Eric wrote:
Looking at the beacon realtime manager and tcpdump, we've never seen
an unreasonable # of broadcasts when this is happening.
On our network 200 broadcasts per second is pretty typical. When we see it
spike to over 1200 per second (6-fold rise), it really drives the latency
up. Don't be fooled by total bw metrics ... broadcasts are so short that
crippling broadcast storms don't show any spike in total traffic (traffic is
actually squeezed out by the broadcasts dominating the radios). I'm
thinking tcpdump is like the packet dump that ethereal uses. How do you
determine how many broadcasts per second is transiting the AP from it? Just
curious. I'm not familiar with "beacon realtime manager" ... can it tell
you how many broadcasts per second are on the air during your events? When
you say you've never seen an unreasonable # of broadcasts, how many
broadcasts per second do you see during an event? What we do is simply
chart broadcasts in & out for every radio on our network on a continuous
basis. Just about anything will do that, so knowing broadcast levels (and
who's causing them) is a piece of cake ... no harder than opening a web page
and scrolling to spot the offenders.
Rich
----- Original Message -----
From: "Eric Merkel" <[EMAIL PROTECTED]>
To: "WISPA General List" <wireless@wispa.org>
Sent: Friday, October 27, 2006 3:11 PM
Subject: Re: [WISPA] "The Gremlin," redux
On 10/27/06, Rich Comroe <[EMAIL PROTECTED]> wrote:
>We look at the traffic on the
>tower for abuse and/or virus and don't really find anything.

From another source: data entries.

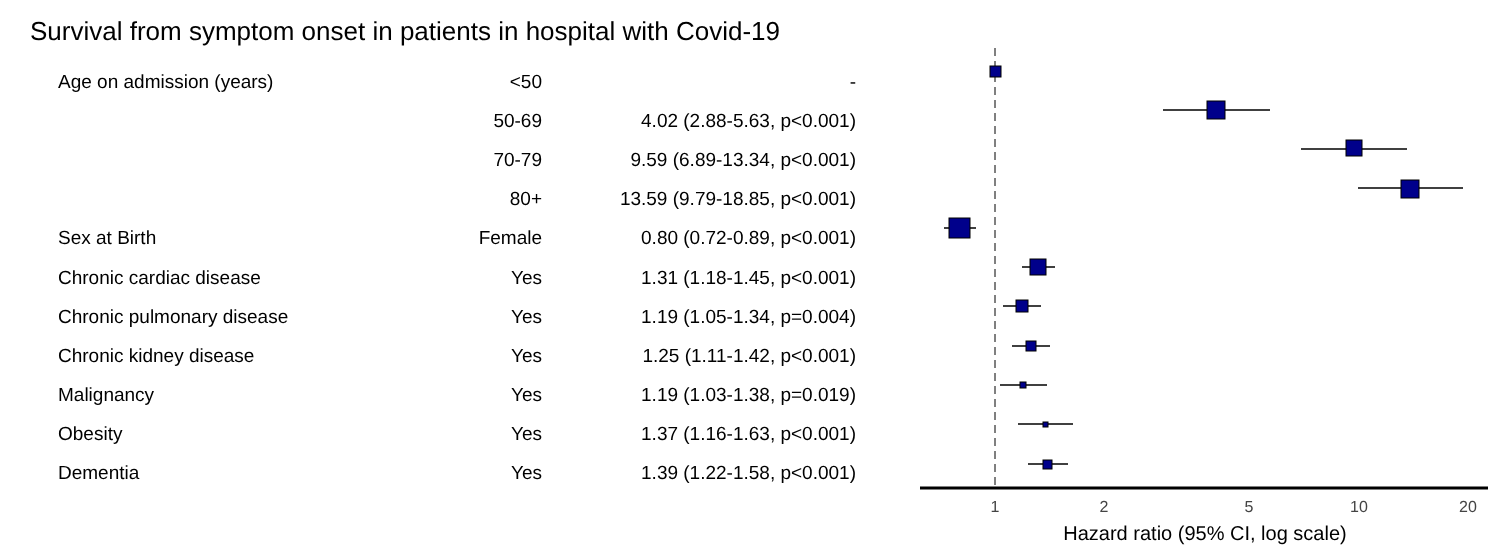Survival from symptom onset in patients in hospital with Covid-19
| Age on admission (years) | <50 | - |
| | 50-69 | 4.02 (2.88-5.63, p<0.001) |
| | 70-79 | 9.59 (6.89-13.34, p<0.001) |
| | 80+ | 13.59 (9.79-18.85, p<0.001) |
| Sex at Birth | Female | 0.80 (0.72-0.89, p<0.001) |
| Chronic cardiac disease | Yes | 1.31 (1.18-1.45, p<0.001) |
| Chronic pulmonary disease | Yes | 1.19 (1.05-1.34, p=0.004) |
| Chronic kidney disease | Yes | 1.25 (1.11-1.42, p<0.001) |
| Malignancy | Yes | 1.19 (1.03-1.38, p=0.019) |
| Obesity | Yes | 1.37 (1.16-1.63, p<0.001) |
| Dementia | Yes | 1.39 (1.22-1.58, p<0.001) |
1
2
5
10
20
Hazard ratio (95% CI, log scale)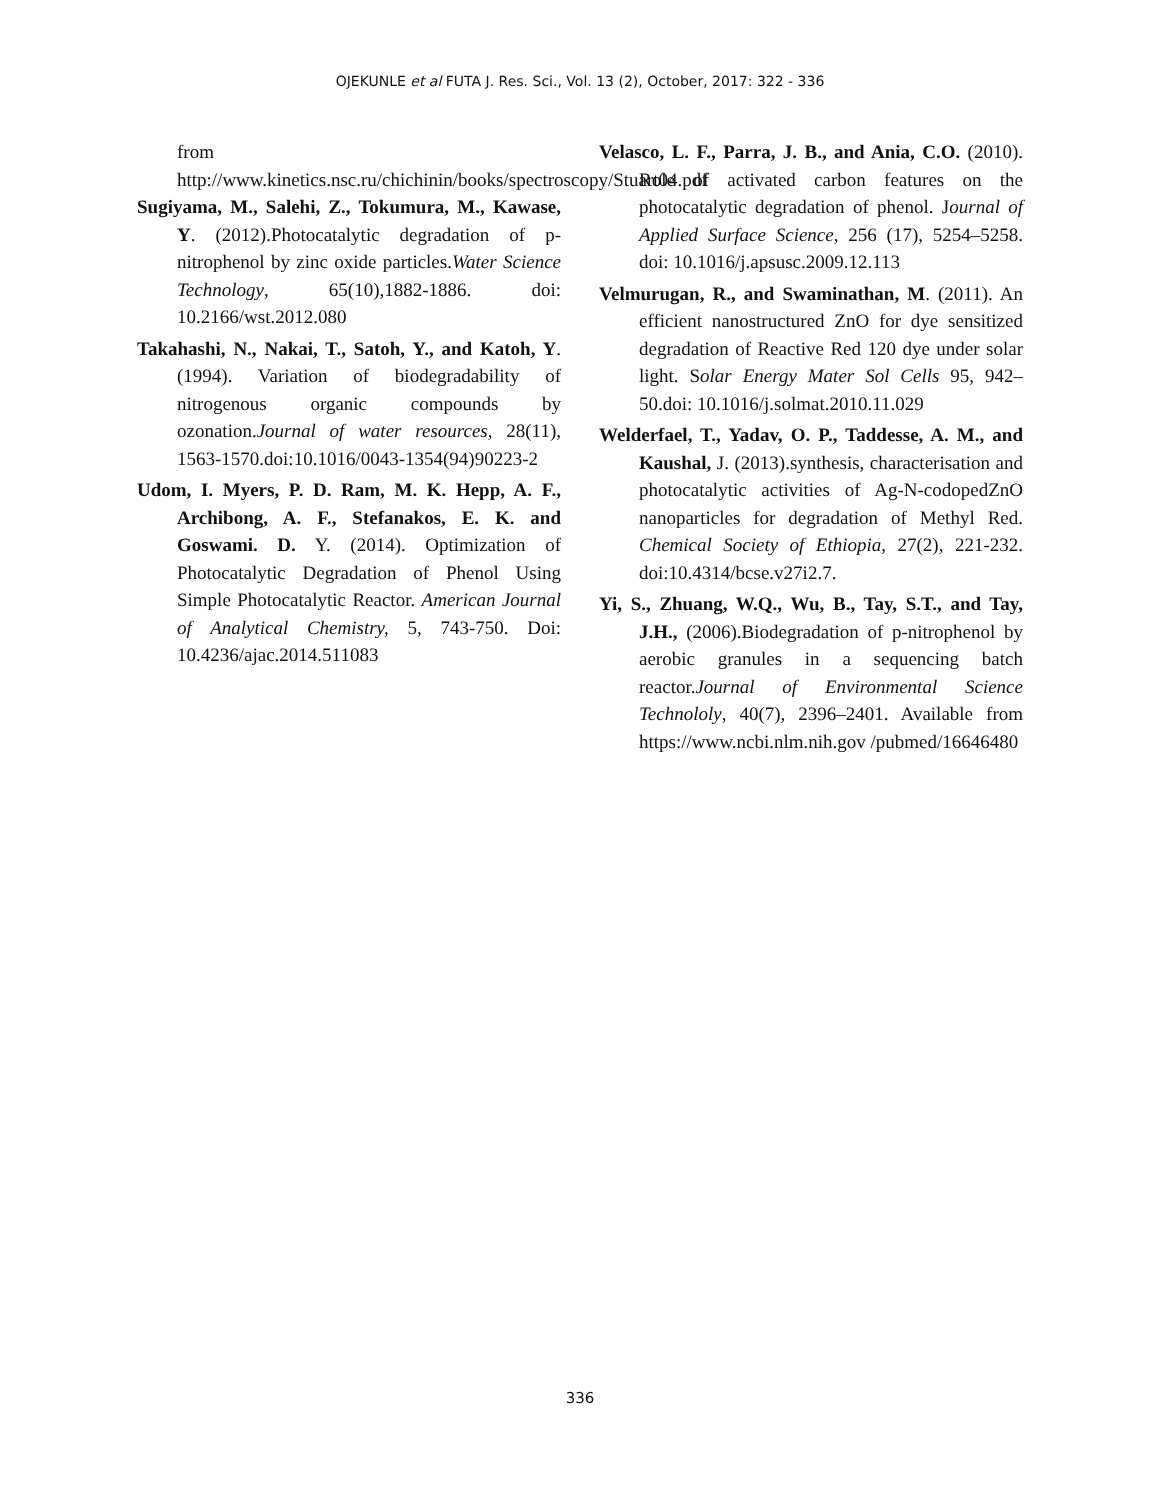OJEKUNLE et al FUTA J. Res. Sci., Vol. 13 (2), October, 2017: 322 - 336
from http://www.kinetics.nsc.ru/chichinin/books/spectroscopy/Stuart04.pdf
Sugiyama, M., Salehi, Z., Tokumura, M., Kawase, Y. (2012).Photocatalytic degradation of p-nitrophenol by zinc oxide particles.Water Science Technology, 65(10),1882-1886. doi: 10.2166/wst.2012.080
Takahashi, N., Nakai, T., Satoh, Y., and Katoh, Y. (1994). Variation of biodegradability of nitrogenous organic compounds by ozonation.Journal of water resources, 28(11), 1563-1570.doi:10.1016/0043-1354(94)90223-2
Udom, I. Myers, P. D. Ram, M. K. Hepp, A. F., Archibong, A. F., Stefanakos, E. K. and Goswami. D. Y. (2014). Optimization of Photocatalytic Degradation of Phenol Using Simple Photocatalytic Reactor. American Journal of Analytical Chemistry, 5, 743-750. Doi: 10.4236/ajac.2014.511083
Velasco, L. F., Parra, J. B., and Ania, C.O. (2010). Role of activated carbon features on the photocatalytic degradation of phenol. Journal of Applied Surface Science, 256 (17), 5254–5258. doi: 10.1016/j.apsusc.2009.12.113
Velmurugan, R., and Swaminathan, M. (2011). An efficient nanostructured ZnO for dye sensitized degradation of Reactive Red 120 dye under solar light. Solar Energy Mater Sol Cells 95, 942–50.doi: 10.1016/j.solmat.2010.11.029
Welderfael, T., Yadav, O. P., Taddesse, A. M., and Kaushal, J. (2013).synthesis, characterisation and photocatalytic activities of Ag-N-codopedZnO nanoparticles for degradation of Methyl Red. Chemical Society of Ethiopia, 27(2), 221-232. doi:10.4314/bcse.v27i2.7.
Yi, S., Zhuang, W.Q., Wu, B., Tay, S.T., and Tay, J.H., (2006).Biodegradation of p-nitrophenol by aerobic granules in a sequencing batch reactor.Journal of Environmental Science Technololy, 40(7), 2396–2401. Available from https://www.ncbi.nlm.nih.gov /pubmed/16646480
336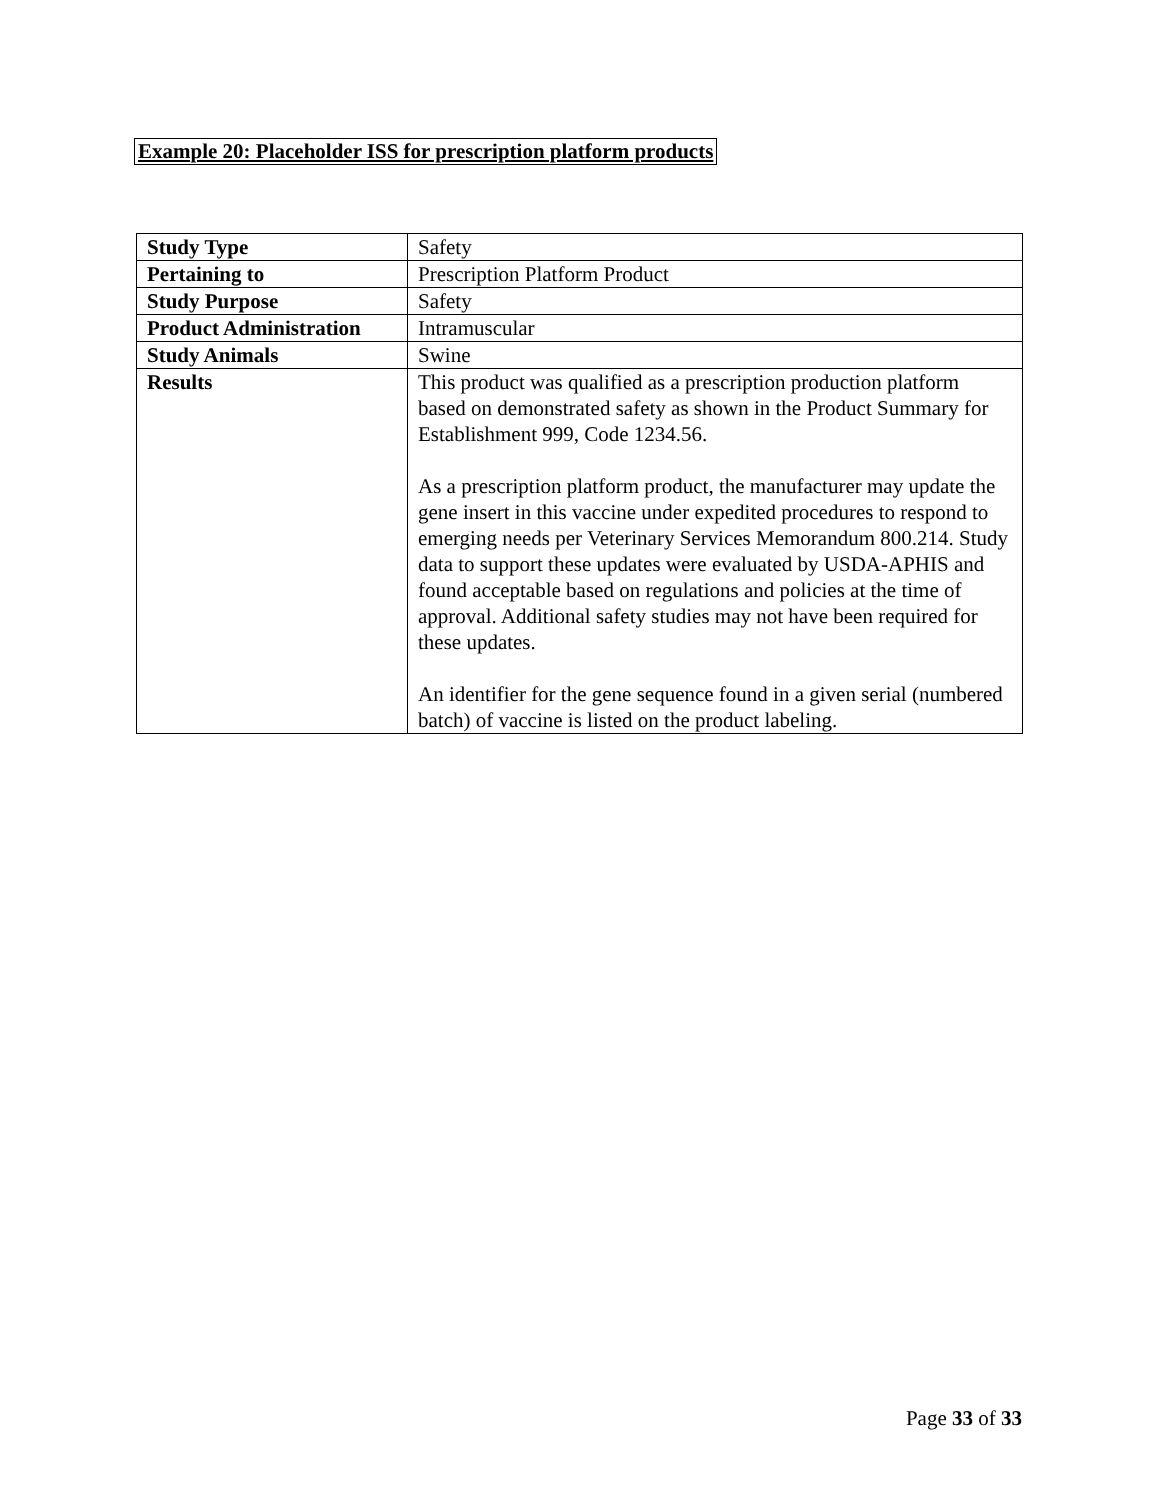Example 20: Placeholder ISS for prescription platform products
| Study Type | Safety |
| Pertaining to | Prescription Platform Product |
| Study Purpose | Safety |
| Product Administration | Intramuscular |
| Study Animals | Swine |
| Results | This product was qualified as a prescription production platform based on demonstrated safety as shown in the Product Summary for Establishment 999, Code 1234.56. As a prescription platform product, the manufacturer may update the gene insert in this vaccine under expedited procedures to respond to emerging needs per Veterinary Services Memorandum 800.214. Study data to support these updates were evaluated by USDA-APHIS and found acceptable based on regulations and policies at the time of approval. Additional safety studies may not have been required for these updates. An identifier for the gene sequence found in a given serial (numbered batch) of vaccine is listed on the product labeling. |
Page 33 of 33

Just to be clear, you've checked your AP broadcast levels during the
events
and not found found them elevated? We found the most crippling network
events were not coming into the network from the outside, but were
broadcast
storms between 2 or more customers (repeated through the APs). They act
similar to the symptoms you cited (a few minutes of extremely elevated
latency due to the short term load they place over the rf).
Rich
We try to mitigate this problem by the following:
1) Turning off inter-BSS Relay
2) We block all the typical MS ports(135-139) which broadcast all the
time via iptables
3) Packet shape all connections via CBQ on the AP itself to limit how
much bandwidth any one customer can consume
Looking at the beacon realtime manager and tcpdump, we've never seen
an unreasonable # of broadcasts when this is happening.